* Document extract
• • • • •

Figure 6 - Multiple Feedback Bandpass Filter. Q = 4, Unity Gain
This filter is used in Project 84 (a one third octave band subwoofer equaliser) and is also referenced in a number of other projects. I suggest that you use the calculator to work out the values, since the formulae are somewhat beyond the intent of this article.
5 - State-Variable/ Biquad Filters The state-variable filter is something of an oddball design, with several different versions of the basic circuit being available, and different formulae being described to calculate the gain and Q. All of the frequency calculations I've seen are correct, but some imply that multiple resistors are involved to change frequency. This is not the case - two resistors affect the frequency, and these can be in the form of a dual-gang pot. This makes the filter tunable, unlike any of the others so far.
In addition, the state-variable filter provides 3 simultaneous outputs - high pass, low pass and bandpass. All have the same frequency (-3dB or peak for the bandpass) and the same Q. It is often said that gain and Q cannot be separated - so as one is varied, the other varies as well. Q and gain can be made independent by adding a fourth opamp. This is desirable (and commonly applied) in parametric equalisers.
Figure 7 - State-Variable Filter
In the example above, R1 changes gain and Q. Increasing R1 reduces gain, and increases the filter's Q, although the change of Q is relatively small compared to the gain change. R2 changes Q, but leaves gain unchanged (contrary to the myriad claims that the two are inseparable without the fourth opamp). Increasing R2 reduces Q, and vice versa.
Rt and Ct are the tuning components, and as shown give a frequency of 1.59kHz. The two Rt resistors can be replaced by a dual-gang pot, allowing a continuous variation of frequency. A series resistor must still be used, typically one tenth of the pot value. In the above circuit, Rt could be replaced by a 100k pot in series with a 10k resistor, giving a range from 145Hz to 1.59kHz - a range of just over 1 decade. When the frequency of a state variable filter is changed, the Q remains the same. This means that as frequency is increased, the bandwidth (for a bandpass or notch filter) is decreased.

• • • • •

* Data section

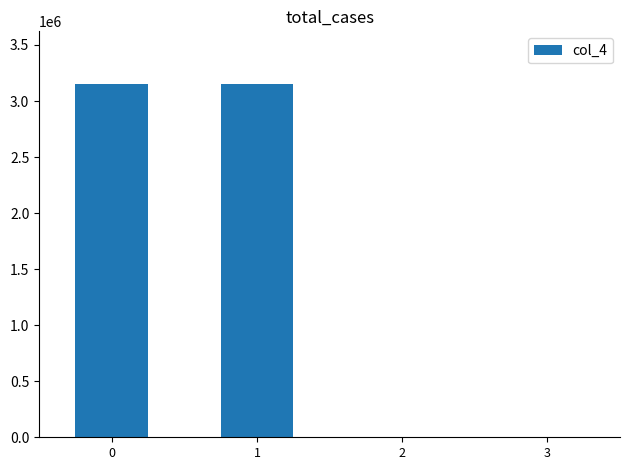

What is the sum of all values?

6307188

• • • • •

* Check your understanding
1. Reproduce word for word the stretch of the filter passage from "Figure 6 - Multiple" through "others so far.".
2. Extend the filter passage, picking up right after its final sentence.

* Answers by task
1.
Figure 6 - Multiple Feedback Bandpass Filter. Q = 4, Unity Gain
This filter is used in Project 84 (a one third octave band subwoofer equaliser) and is also referenced in a number of other projects. I suggest that you use the calculator to work out the values, since the formulae are somewhat beyond the intent of this article.
5 - State-Variable/ Biquad Filters The state-variable filter is something of an oddball design, with several different versions of the basic circuit being available, and different formulae being described to calculate the gain and Q. All of the frequency calculations I've seen are correct, but some imply that multiple resistors are involved to change frequency. This is not the case - two resistors affect the frequency, and these can be in the form of a dual-gang pot. This makes the filter tunable, unlike any of the others so far.

2.
fo = 1 / 2 * π * R * CA notch filter is created by adding the high and low pass outputs. Because they are 180° out of phase at the tuning frequency (fo), the result is zero voltage at fo when the two outputs are added. Addition can use a traditional opamp summing amplifier or just a pair of resistors. There will be a 6dB signal loss across the pass band for the simple resistive adder.
R3 = R2 * ( 3 * Q - 1 )
It is beyond the scope of this article to cover the complete design process, and in particular the process for setting the filter Q to a specific value. There are countless examples and design notes available on the Net, and those interested in exploring further are encouraged to do a search for material that gives the information needed.
Biquad Filter
The biquad in its pure form is somewhat remarkable in that it can only be made as a low pass or bandpass filter. There is no ability to use the traditional approach of swapping the positions of tuning resistors and capacitors to obtain a high pass filter. This limits its usefulness, but it is still very usable as a bandpass filter. Like the state-variable, both outputs are available simultaneously. In addition, there is an inverted copy of the low pass output, however this is probably of limited usefulness.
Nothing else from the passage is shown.